**Prezentowany tekst**
Zawodnikom Anwilu Włocławek zabrakło dziś skuteczności. Orlen Zastal Zielona Góra w drugiej kwarcie przejął prowadzenie i utrzymał je aż do końca spotkania - goście wygrali 76:66.
TŁO: Pierwsza część rundy zasadniczej poszła w zapomnienie. Rottweilery podejmowały w Hali Mistrzów głodny rewanżu Orlen Zastal.
KLUCZOWY MOMENT: Włocławianie mieli problem, by odnaleźć swój rytm w ataku. Na 90 sekund przed końcem Bartek Łazarski wjechał pod kosz, a przewaga rywali zmalała do 10 oczek (64:74), ale na niewiele to się zdało. Zielonogórzanie dołożyli trafienia z linii rzutów wolnych, zatrzymali Rottweilery w obronie i opuścili Halę Mistrzów z wygraną.
NAJLEPSZY W ANWILU: Michał Michalak do 16 punktów dodał po trzy asysty, przechwyty i zbiórki. Zaliczył świetny fragment w trzeciej kwarcie, gdy zdobył siedem oczek z rzędu i nakręcił drużynę do pogoni za przeciwnikami.

Koniec starcia we Włocławku. Dziś górą goście z Zielonej Góry - @basket_zg zwyciężył 76:66 #plkpl pic.twitter.com/A93CQtKA7n
— Klub Koszykówki Włocławek (@Anwil_official) January 25, 2025
DRUGI PLAN: Niestety, Michał był nieco osamotniony w ataku. Tylko Luke Petrasek przekroczył barierę 10 punktów (zdobył 11, do czego dołożył pięć zbiórek, po dwie asysty i przechwyty oraz blok). Kamil Łączyński obok siedmiu oczek miał też sześć asyst, a także po dwie zbiórki i przechwyty. W statystyce +/- najlepiej wypadł Bartosz Łazarski (+12), zdobywca siedmiu oczek, dwóch zbiórek i asysty.

**Opis zadania**
Rozwiń relację z meczu Anwilu Włocławek z Orlen Zastalem Zielona Góra, pisząc dalej od jej ostatniego zdania. Materiał nie ma żadnego związku z relacją z meczu.

**Dostarczony materiał**

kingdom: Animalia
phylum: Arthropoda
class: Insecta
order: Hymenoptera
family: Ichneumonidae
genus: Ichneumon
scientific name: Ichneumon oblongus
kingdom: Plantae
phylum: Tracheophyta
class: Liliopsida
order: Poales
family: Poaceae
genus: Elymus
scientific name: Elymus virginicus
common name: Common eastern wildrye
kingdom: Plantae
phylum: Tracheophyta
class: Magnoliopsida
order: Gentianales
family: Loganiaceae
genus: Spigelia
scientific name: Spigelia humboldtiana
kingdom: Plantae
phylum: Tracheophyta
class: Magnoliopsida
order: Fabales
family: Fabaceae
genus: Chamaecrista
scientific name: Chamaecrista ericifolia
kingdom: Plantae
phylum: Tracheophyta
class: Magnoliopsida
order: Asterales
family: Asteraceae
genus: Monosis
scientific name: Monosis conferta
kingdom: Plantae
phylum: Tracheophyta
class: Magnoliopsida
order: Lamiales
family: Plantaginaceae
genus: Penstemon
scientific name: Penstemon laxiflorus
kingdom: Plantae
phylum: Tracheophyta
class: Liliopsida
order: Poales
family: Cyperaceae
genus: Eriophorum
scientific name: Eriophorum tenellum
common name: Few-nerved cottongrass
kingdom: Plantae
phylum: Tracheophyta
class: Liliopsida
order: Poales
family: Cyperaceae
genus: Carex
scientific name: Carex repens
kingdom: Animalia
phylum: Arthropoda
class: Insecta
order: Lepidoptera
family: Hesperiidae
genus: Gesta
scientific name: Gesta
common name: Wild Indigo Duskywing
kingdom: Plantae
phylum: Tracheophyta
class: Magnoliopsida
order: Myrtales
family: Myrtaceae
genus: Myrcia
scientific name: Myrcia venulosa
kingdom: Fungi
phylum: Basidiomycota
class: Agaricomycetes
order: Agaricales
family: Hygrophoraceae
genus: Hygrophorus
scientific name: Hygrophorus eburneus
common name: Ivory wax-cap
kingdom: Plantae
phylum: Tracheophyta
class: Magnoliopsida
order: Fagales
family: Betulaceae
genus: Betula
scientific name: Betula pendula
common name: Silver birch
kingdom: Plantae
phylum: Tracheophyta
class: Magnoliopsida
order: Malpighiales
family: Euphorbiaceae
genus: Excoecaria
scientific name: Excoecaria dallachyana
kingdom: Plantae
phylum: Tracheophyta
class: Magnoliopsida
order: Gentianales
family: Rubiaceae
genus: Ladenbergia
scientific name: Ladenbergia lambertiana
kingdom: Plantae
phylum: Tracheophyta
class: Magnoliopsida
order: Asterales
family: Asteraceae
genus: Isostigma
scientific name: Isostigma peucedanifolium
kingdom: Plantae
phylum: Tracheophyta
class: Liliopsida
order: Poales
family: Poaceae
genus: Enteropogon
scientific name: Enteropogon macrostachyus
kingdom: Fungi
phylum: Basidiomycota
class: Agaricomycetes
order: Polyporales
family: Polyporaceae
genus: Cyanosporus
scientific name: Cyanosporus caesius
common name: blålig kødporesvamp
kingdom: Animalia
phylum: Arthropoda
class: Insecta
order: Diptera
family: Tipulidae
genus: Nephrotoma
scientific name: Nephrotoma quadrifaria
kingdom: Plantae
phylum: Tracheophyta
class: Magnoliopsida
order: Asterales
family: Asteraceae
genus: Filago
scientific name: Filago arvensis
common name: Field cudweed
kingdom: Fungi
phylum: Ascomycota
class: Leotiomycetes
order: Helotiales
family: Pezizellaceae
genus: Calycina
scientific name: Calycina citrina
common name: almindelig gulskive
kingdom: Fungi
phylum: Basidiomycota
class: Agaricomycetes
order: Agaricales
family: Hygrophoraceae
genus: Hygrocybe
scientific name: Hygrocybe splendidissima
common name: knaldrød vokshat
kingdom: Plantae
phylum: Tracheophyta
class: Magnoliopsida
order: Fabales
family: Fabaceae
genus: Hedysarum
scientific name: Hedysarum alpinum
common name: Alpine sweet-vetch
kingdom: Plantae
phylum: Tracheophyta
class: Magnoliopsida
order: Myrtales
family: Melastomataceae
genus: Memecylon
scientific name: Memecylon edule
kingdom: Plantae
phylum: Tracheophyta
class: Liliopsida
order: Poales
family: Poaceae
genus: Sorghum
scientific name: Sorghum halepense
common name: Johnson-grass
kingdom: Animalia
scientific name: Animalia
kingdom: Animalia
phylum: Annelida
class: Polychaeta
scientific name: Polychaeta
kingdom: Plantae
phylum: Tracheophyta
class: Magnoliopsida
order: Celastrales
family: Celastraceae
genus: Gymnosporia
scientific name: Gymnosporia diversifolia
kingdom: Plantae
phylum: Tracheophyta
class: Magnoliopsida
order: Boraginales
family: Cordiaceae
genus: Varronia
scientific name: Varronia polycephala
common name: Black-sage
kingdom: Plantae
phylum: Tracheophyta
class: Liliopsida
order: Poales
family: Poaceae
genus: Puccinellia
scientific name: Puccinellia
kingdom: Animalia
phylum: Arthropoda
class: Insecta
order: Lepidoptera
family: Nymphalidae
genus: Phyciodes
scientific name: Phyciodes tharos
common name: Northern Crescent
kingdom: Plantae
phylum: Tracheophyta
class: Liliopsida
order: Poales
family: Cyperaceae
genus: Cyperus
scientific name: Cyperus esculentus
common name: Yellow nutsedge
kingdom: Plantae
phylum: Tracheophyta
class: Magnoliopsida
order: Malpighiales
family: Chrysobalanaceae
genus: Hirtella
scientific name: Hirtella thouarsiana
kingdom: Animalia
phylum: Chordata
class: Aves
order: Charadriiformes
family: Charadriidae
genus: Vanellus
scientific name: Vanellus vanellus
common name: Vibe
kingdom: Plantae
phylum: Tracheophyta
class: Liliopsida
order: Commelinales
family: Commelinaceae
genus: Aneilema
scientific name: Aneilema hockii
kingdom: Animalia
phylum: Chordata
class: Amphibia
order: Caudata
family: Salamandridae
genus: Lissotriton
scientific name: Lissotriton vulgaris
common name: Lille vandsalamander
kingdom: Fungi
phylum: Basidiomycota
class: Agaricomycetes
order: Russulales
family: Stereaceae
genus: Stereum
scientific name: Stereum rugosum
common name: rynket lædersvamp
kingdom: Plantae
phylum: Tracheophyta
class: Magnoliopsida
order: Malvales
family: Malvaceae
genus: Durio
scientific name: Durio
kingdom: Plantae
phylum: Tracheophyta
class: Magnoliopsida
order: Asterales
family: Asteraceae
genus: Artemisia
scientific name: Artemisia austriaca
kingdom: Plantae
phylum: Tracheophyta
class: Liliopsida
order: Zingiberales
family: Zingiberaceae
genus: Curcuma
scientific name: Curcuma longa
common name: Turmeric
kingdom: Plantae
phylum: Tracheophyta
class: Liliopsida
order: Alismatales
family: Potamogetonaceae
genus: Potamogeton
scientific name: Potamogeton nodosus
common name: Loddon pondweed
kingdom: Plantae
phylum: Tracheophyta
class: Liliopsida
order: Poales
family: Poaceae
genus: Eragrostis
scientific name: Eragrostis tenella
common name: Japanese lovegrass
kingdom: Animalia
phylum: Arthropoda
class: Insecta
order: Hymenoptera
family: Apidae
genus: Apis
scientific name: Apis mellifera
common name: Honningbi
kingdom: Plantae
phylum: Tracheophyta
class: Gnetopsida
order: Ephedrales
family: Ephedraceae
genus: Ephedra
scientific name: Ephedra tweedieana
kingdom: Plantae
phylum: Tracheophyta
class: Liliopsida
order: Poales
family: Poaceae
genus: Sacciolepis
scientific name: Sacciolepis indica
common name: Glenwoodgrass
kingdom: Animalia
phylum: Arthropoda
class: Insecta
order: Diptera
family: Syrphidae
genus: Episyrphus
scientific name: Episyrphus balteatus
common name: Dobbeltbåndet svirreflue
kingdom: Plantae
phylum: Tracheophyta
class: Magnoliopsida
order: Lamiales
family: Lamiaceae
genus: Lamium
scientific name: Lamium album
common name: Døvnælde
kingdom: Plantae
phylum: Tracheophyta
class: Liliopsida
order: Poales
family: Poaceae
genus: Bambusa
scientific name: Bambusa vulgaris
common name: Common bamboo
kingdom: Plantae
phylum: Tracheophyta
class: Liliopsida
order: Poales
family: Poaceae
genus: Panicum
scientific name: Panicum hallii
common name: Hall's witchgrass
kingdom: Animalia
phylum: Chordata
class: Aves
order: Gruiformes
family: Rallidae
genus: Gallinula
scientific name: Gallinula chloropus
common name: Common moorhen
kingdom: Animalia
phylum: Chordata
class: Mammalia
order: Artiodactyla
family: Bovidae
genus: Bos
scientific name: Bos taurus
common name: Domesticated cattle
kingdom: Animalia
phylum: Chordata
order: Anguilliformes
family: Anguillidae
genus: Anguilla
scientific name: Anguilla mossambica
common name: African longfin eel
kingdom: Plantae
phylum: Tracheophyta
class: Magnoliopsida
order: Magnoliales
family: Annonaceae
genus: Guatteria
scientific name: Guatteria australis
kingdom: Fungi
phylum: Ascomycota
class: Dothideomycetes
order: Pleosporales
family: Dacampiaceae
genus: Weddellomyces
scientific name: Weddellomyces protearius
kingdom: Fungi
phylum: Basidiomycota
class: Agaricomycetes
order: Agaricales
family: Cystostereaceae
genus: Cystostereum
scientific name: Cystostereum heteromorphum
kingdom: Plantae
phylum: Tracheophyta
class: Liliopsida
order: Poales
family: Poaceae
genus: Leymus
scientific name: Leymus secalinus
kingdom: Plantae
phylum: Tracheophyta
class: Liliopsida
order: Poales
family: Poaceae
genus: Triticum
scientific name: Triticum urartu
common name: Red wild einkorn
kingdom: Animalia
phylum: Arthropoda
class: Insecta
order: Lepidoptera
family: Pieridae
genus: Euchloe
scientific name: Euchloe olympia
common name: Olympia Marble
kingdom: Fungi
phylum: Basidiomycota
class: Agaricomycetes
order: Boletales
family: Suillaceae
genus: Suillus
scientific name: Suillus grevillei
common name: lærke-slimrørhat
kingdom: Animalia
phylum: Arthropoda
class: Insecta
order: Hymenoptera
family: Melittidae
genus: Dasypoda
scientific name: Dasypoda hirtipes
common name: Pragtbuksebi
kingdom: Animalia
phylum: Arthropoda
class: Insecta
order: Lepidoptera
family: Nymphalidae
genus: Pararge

**Wynik zadania**
ZDROWIE: Kapitan w czwartej kwarcie opuścił parkiet utykając. Trener Selcuk Ernak odniósł się do tej sytuacji na konferencji prasowej: - Na szczęście to nic poważnego. Kamil dostał skurczy. Spędza na boisku dużo minut, niesie drużynę na swoich barkach od wielu meczów. To nie kontuzja - dziś nie mógł kontynuować starcia, ale będzie gotowy na środę.
STATYSTYKA: Kluczowe znaczenie miała skuteczność. Rottweilery trafiły tylko 5/34 z dystansu. Dodając do tego fakt, że Orlen Zastal wygrał w punktach spod kosza 42:22, otrzymujemy obraz meczu. Jakkolwiek nikt tego nie chce, takie dni czasem po prostu się zdarzają. Anwil musi szybko wyeliminować błędy - najbliższe spotkanie już w środę.
KONFERENCJA: - Gratulacje dla solidnie grających zielonogórzan. Ten mecz miał dwie twarze. Pierwsza to nasza energia na początku starcia. Nie była dla nas typowa. Przez brak energii, nie trafiliśmy wielu otwartych rzutów. Później przyszła nerwowość. Jesteśmy zespołem, który zdobywa ponad 90 punktów na mecz, a dziś mieliśmy tylko 66. Procenty były bardzo słabe. Musimy przeanalizować to spotkanie. Przed nami dwa finały w FIBA Europe Cup. Musimy zareagować na ten wynik, a w kolejnych ligowych pojedynkach grać zdecydowanie lepiej - mówił trener Selcuk Ernak.
COMING SOON: W środę 29 stycznia o godz. 20:30 bardzo ważne starcie w europejskich pucharach. Anwil zmierzy się na wyjeździe ze Spirou Basket.
Anwil Włocławek - Orlen Zastal Zielona Góra 66:76 (17:16, 18:26, 13:18, 18:16)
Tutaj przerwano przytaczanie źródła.